■ Problem to work on
Update the rows from the beginning through the line containing "Кожух клеммы", changing "Терминальный блок" to "Клеммный блок" and leaving everything else as it is. Omit the pictures from your answer.

Saved entries
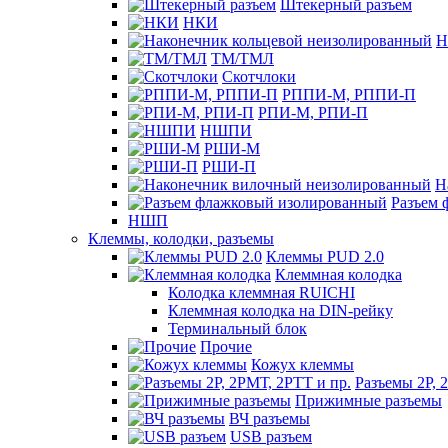
Штекерный разъем
НКИ
Н
ТМ/ТМЛ
Скотчлоки
РППИ-М, РППИ-П
РПИ-М, РПИ-П
НШПИ
РШИ-М
РШИ-П
Н
Разъем 
НШП
Клеммы, колодки, разъемы
Клеммы PUD 2.0
Клеммная колодка
Колодка клеммная RUICHI
Клеммная колодка на DIN-рейку
Терминальный блок
Прочие
Кожух клеммы
Разъемы 2Р, 
Прижимные разъемы
ВЧ разъемы
USB разъем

■ Response area
Штекерный разъем
НКИ
Н
ТМ/ТМЛ
Скотчлоки
РППИ-М, РППИ-П
РПИ-М, РПИ-П
НШПИ
РШИ-М
РШИ-П
Н
Разъем 
НШП
Клеммы, колодки, разъемы
Клеммы PUD 2.0
Клеммная колодка
Колодка клеммная RUICHI
Клеммная колодка на DIN-рейку
Клеммный блок
Прочие
Кожух клеммы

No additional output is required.